Given that by definition the i-th B-spline of order k is: $$B_{i,k}=w_{i,k}B_{i,k-1}+(1-w_{i+1,k})B_{i+1,k-1}$$
where $w_{j,k}=\frac{x-t_j}{t_{j+k-1}-t_j}$
We can define the spline space as $$S_{k,t}:=\{\sum_i\alpha_iB_{i,k}:\alpha_i \in \mathbb{R}\} $$
The author pointed out that $$\sum_i\alpha_i B_{i,k}=\sum_i(\alpha_i w_{i,k}+\alpha_{i-1}(1-w_{i,k}))B_{i,k-1}$$ but honestly I don't really get how to arrive to this expression, using the recursion I am able to obtain: $$\sum_i\alpha_i B_{i,k}=\sum_i(\alpha_i w_{i,k}B_{i,k-1}+\alpha_{i}(1-w_{i+1,k})B_{i+1,k-1})$$ which is nothing like the desired result.

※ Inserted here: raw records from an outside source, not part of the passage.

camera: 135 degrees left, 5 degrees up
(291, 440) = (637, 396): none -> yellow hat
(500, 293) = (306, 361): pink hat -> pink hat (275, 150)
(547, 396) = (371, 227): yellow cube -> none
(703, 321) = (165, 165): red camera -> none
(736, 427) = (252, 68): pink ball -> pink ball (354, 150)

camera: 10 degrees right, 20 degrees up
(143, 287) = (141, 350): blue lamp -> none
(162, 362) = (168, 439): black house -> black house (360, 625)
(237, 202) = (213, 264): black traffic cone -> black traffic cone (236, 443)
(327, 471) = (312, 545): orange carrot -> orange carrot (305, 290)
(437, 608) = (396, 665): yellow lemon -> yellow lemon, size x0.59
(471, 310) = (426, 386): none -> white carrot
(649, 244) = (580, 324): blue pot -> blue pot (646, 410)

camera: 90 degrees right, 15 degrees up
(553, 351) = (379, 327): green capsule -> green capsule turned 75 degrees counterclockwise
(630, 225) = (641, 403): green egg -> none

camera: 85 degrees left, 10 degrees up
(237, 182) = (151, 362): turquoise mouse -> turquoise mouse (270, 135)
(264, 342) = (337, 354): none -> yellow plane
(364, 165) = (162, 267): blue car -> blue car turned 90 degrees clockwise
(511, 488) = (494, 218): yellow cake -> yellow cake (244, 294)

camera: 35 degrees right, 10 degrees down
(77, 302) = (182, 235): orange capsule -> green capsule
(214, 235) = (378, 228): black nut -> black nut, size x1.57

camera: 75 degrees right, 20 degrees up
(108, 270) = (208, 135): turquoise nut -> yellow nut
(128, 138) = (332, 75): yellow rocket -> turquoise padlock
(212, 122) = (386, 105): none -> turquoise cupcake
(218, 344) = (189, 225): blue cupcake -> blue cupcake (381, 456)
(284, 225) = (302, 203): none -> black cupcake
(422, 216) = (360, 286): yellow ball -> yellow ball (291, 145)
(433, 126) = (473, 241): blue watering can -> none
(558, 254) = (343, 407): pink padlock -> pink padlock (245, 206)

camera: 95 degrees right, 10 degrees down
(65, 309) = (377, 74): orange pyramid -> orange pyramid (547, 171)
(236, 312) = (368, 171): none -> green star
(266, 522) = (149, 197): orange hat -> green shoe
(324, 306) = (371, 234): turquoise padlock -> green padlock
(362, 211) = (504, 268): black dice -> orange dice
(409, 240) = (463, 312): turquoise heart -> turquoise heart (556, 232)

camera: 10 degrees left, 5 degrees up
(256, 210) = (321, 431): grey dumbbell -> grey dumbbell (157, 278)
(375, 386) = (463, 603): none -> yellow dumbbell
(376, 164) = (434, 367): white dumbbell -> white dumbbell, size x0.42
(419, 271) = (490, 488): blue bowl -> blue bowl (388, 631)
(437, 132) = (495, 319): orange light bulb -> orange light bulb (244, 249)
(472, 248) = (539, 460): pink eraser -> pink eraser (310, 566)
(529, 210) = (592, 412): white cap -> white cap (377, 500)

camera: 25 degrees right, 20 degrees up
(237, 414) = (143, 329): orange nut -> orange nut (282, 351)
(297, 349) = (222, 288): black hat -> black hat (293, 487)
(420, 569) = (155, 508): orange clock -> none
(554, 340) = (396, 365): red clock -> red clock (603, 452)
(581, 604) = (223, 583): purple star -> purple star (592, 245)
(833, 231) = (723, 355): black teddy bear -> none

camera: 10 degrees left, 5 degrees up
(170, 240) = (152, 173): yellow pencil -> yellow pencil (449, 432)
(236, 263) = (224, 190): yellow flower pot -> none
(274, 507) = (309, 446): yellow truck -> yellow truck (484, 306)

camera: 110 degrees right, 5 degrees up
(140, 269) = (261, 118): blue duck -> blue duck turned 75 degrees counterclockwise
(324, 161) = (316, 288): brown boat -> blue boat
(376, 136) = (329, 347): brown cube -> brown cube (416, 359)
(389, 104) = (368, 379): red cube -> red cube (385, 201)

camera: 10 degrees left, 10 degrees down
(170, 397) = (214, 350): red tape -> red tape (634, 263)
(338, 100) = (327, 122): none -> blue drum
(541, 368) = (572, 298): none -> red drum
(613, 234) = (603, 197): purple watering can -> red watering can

Any hint will be greatly appreciated.
The two expressions coincide: $$ \begin{split} &\phantom{=}\ \sum_i(\alpha_i w_{i,k}B_{i,k-1}+\alpha_{i}(1-w_{i+1,k})B_{i+1,k-1}) \\ &= \sum_i(\alpha_i w_{i,k}B_{i,k-1}+\alpha_{i-1}(1-w_{i,k})B_{i,k-1}) \\ &= \sum_i(\alpha_i w_{i,k}+\alpha_{i-1}(1-w_{i,k}))B_{i,k-1} . \end{split} $$